Days after the fire, a teary-eyed Ratley told local media that love drove him to save their lives. “I might have lost everything physical, but I’ve still got my two most precious things,” Michael Ratley told CNN affiliate WJXT-TV at the time.
A month later, Effie Ratley was dead, bludgeoned with a hammer in a bedroom of her in-laws’ home, not far from the trailer’s ashes on a dirt road marked only with a black arrow on a wooden sign.
The man who was hailed as a hero for saving his wife was convicted in July of murdering her.
On Tuesday, a Nassau County Court jury in Yulee, Florida, said he should spend the rest of his life in prison for the crime. Circuit Judge Robert Foster sentenced the 25-year-old to life without possibility of parole.
What changed a heroic husband into a hammer-wielding wife killer?
During the trial, no motive was offered.
On January 27, 2007, with his parents downstairs watching TV with the door shut and his infant son in the other room, prosecutors said, Ratley put on a pair of thick black gloves, grabbed a heavy-duty hammer and went into the bedroom where his wife was lying down after taking some medication. He lifted the hammer and “savagely and brutally beat her on the head over and over” — at least seven times, said Assistant State Attorney Bernie de la Rionda.
During the trial, Ratley said he had nothing to do with the slaying. His defense lawyers argued that an intruder, who Ratley alleged attacked him in the barn the night before, was the culprit. But prosecutors said that was part of Ratley’s plan, setting up for a scenario in which an intruder killed his wife by cutting the wire on their window.
Testifying on Tuesday, his friends and family spoke of him as a church-going, gentle man who always went out of his way to help others — the elderly at a nursing home, a neighbor whose husband was slain and sick family members.
“He has always been a caring, nonviolent person,” said his mother, Cindy Ratley. “He’d give you the shirt off his back.” Cindy Ratley said it had been her dream to have her close-knit family living together on her secluded 20 acres.
Witnesses for Ratley tried in court to give a picture of the son, grandson, and friend they said he had always been, with the defense calling the murder a “single, horrible snapshot” in Ratley’s overwhelmingly positive life. They urged the jury to give Ratley’s son a chance to know his father, one who cares and loves deeply for him, they said.
As his mother and others left the witness stand in the packed and divided courtroom, they each told Ratley they stood behind him and loved him. As they walked back to sit down, many mouthed, “I love you.”

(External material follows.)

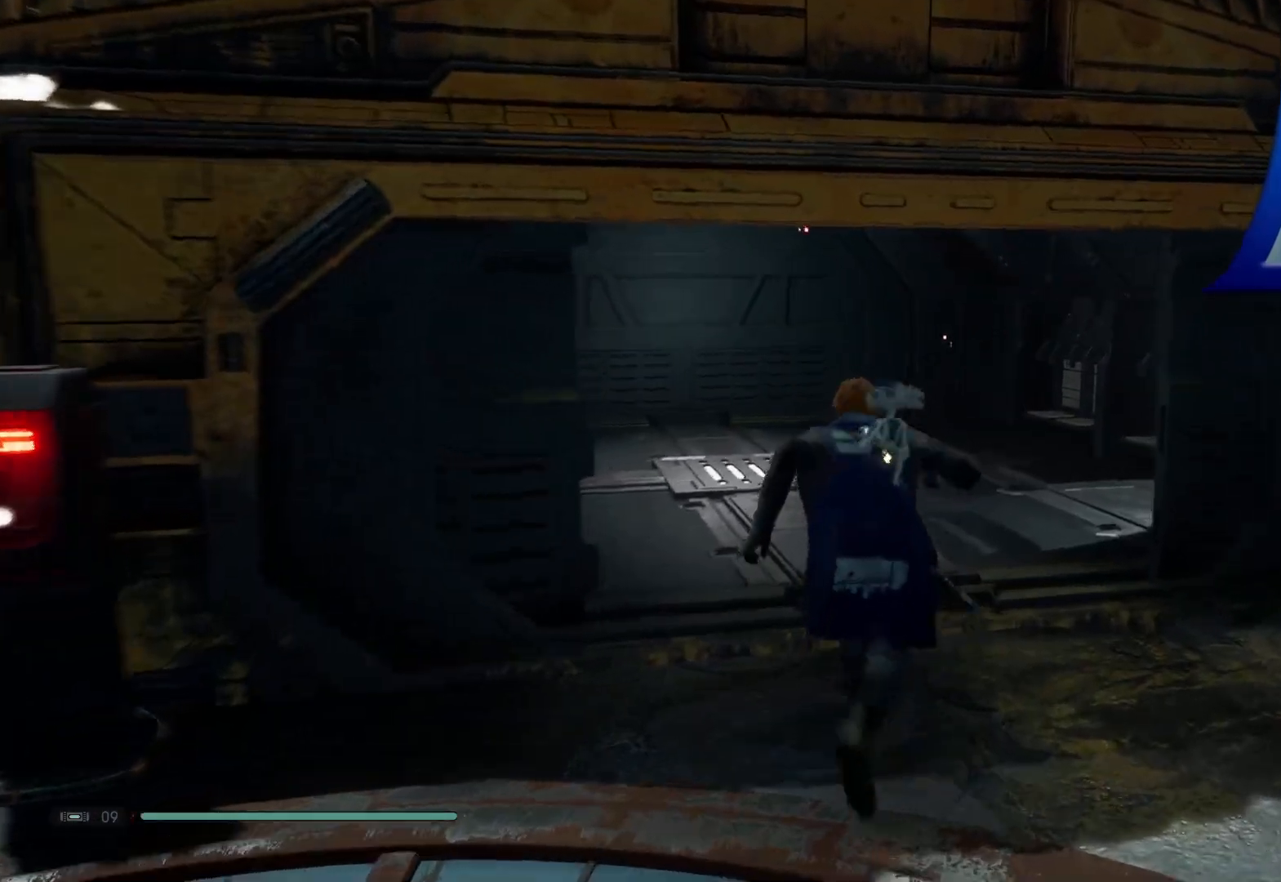
{"buttons": [], "left_stick": "up", "right_stick": "center", "events": []}
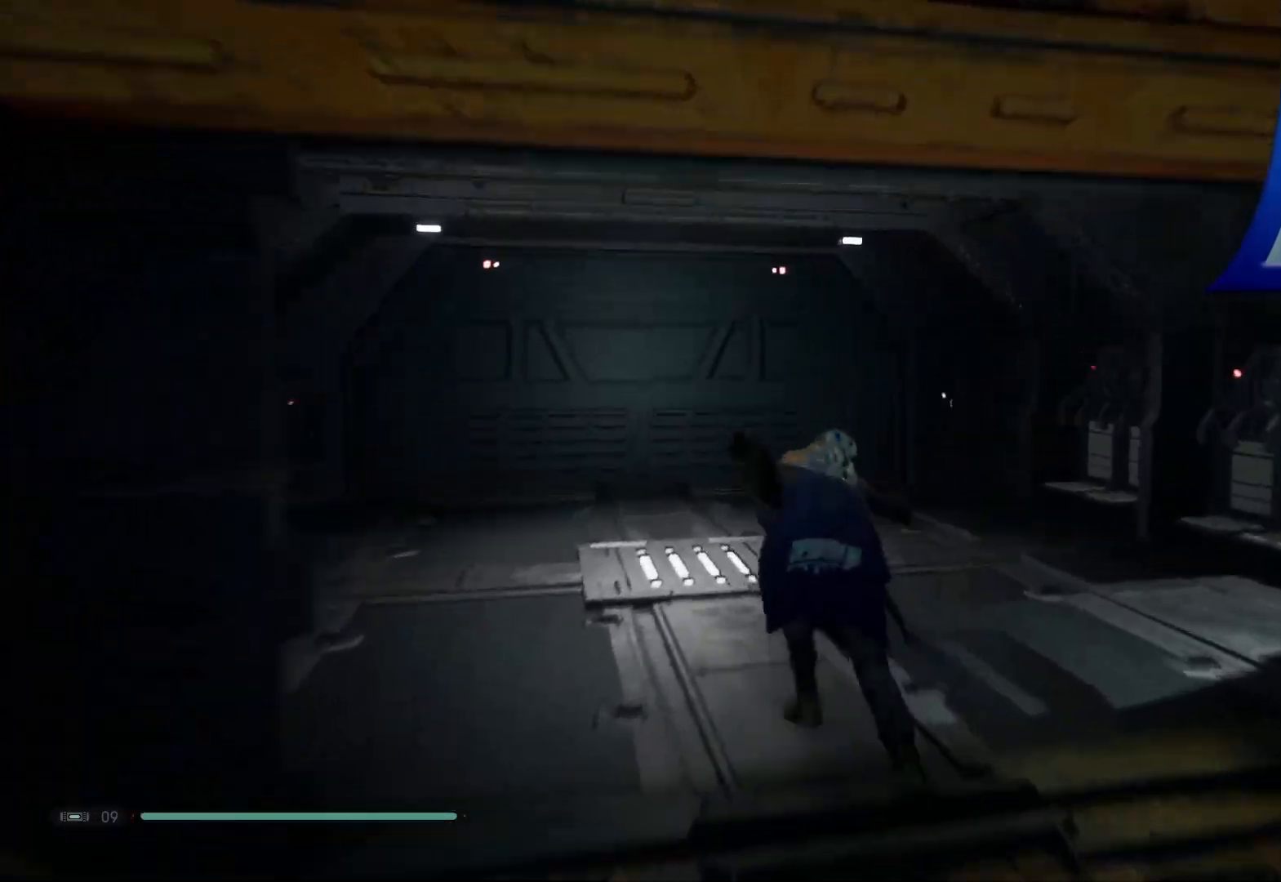
{"buttons": [], "left_stick": "center", "right_stick": "center", "events": [[500, "left_stick", "center"]]}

The prosecutors argued Ratley’s character couldn’t be clearer, based on his actions. “Unfortunately, the best example we have of his character is in what he did. This shows his best character,” de la Rionda said, showing the jurors gruesome photos of Effie Ratley’s injuries.
De la Rionda disputed the description of Ratley as a wonderful father. “This loving father had no problem whatsoever — a short distance from his son — exterminating the life of his son’s mother,” he said.
Michael Ratley met Effie Williams when she was having car trouble. He offered to buy a new tire for her and change it.
Effie Ratley, who enjoyed listening to ’50s music and watching black-and-white movies, was thrilled when she and her husband had their baby, her family told the court Tuesday.
“Her son was her pride and joy,” said her stepmother, Joy Williams, wearing a purple and pink “Justice for Effie” bracelet. “But she never knew more than six weeks of her motherhood dreams.”
By all accounts, the Ratleys’ relationship had its rocky points. They were married, separated and remarried.
Michael Ratley’s family said that the first time the couple got married, they were worried he wasn’t mature enough, that he needed to grow up, and they said the couple definitely had growing pains.
“He didn’t know if he could love her enough, because he only wanted the best for her,” Donna Stanley said, talking about her nephew.
Effie Ratley’s father, Duane Williams, cried on the stand Tuesday as he talked about his only daughter. His voice quivered as he tried to explain how he feels her loss each day.
“She’s the first thing I think about in the morning when I wake up,” he said, his voice wavering. “And the last thing before I go to bed.”
Neither Effie or Michael Ratley’s families wanted to speak about the sentencing after the hearing, but de la Rionda said Effie’s family was pleased with the result.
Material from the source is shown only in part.